Information about the time taken to locate spatial audio was also collected during the study. As participants were not informed about time limits, they could locate spatial sounds without time-pressure. On the other hand, participants were not told to speed up, so the time duration of task should not be overrated. The overall mean time needed to locate spatial target sounds was \(m=12.54\) s (\(SD=6.84\) s), with participants needing more time during sessions with training. It can be assumed that the increase in time during visual feedback sessions is a result of a more cognizant execution of tasks when receiving training in the form of visual feedback. Overall, it can be assumed that without any time pressure, humans can locate spatial target sounds in this setup and for the given task within 15 s. Further analysis of the experiment should investigate how time and accuracy correlate.

6 Conclusion

This experiment has been conducted without any audiometry testing for the participants, but major hearing impairments would have been visible in the results. Minor hearing impairments cannot be excluded. However, since this experiment targets later use in aviation, audiometry testing for aviation personnel, according to the ‘Commission Regulation (EU) No 1178/2011’ 2011, is only done every five years (or every two years for personnel older than 40), so minor hearing impairment in aviation personnel can never be excluded completely. Also, the results from previous experiments show no significant impact of different hearing performance on localization performance [14]. The results build a base for future 3D audio applications in aviation.

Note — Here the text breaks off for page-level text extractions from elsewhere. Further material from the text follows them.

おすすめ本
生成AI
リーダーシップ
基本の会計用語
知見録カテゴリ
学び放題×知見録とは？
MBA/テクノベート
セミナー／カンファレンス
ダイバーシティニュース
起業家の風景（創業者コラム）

Today, cockpits rely mainly on visual warnings as a primary information source. However, by looking at the underlying theories of human perception, e. g. the multiple resource theory, humans are better at dividing their attention across separate pools of information-processing resources (cross-modal), rather than using a single sensory channel (intra-modal) [18]. Presently, mono-aural message systems are already incorporated in modern cockpits to distribute information across different sensory channels. By using spatial audio, systems are able to attach relevant information to the aural alert, e. g. directional information during Traffic Alert and Collision Avoidance System (TCAS) alerts or Enhanced Ground Proximity Warning System (EGPWS) warnings. Especially under high workloads, spatial audio can complement visual instruments to relieve the visual channel.

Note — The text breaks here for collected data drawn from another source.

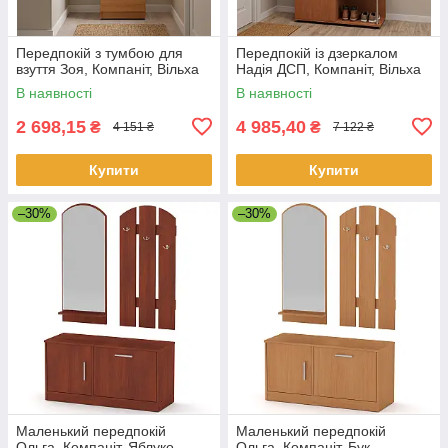
Передпокій з тумбою для
Передпокій із дзеркалом
взуття Зоя, Компаніт, Вільха
Надія ДСП, Компаніт, Вільха
В наявності
В наявності
2 698,15
4 985,40
₴
₴
4 151 ₴
7 122 ₴
Купити
Купити
–30%
–30%
Маленький передпокій
Маленький передпокій
Ольга, Компаніт, Яблуко
Ольга, Компаніт, Бук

The experiment shows humans’ ability to locate spatial sounds and provides a basis for developing aviation-related 3D audio applications. The main findings are:

  • the overall mean location error of participants is \(8.16^\circ \) (\(SD=8.43^\circ \))

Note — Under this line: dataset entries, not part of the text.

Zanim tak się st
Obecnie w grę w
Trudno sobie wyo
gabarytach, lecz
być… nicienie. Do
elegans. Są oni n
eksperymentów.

  • ATC background noise has no negative influence on sound localization

  • visual feedback as training improves participants’ localization ability

  • the overall mean time to locate the target sounds is 12.54 s

According to the research results, it can be assumed that 3D audio can complement visual instruments to improve information distribution and enhance situational awareness. By designing applications according to human limitations, 3D audio is a technology capable of supporting flight crews.

Further studies must be conducted to investigate the impact of visual feedback. Also, research must be done in a demanding environment, e. g. during simulated flights, to examine the effects of stress on location error. Additionally, further research should be conducted to examine people’s ability to react to different auditory information simultaneously and respond to ATC or inter-crew communication while locating target sounds.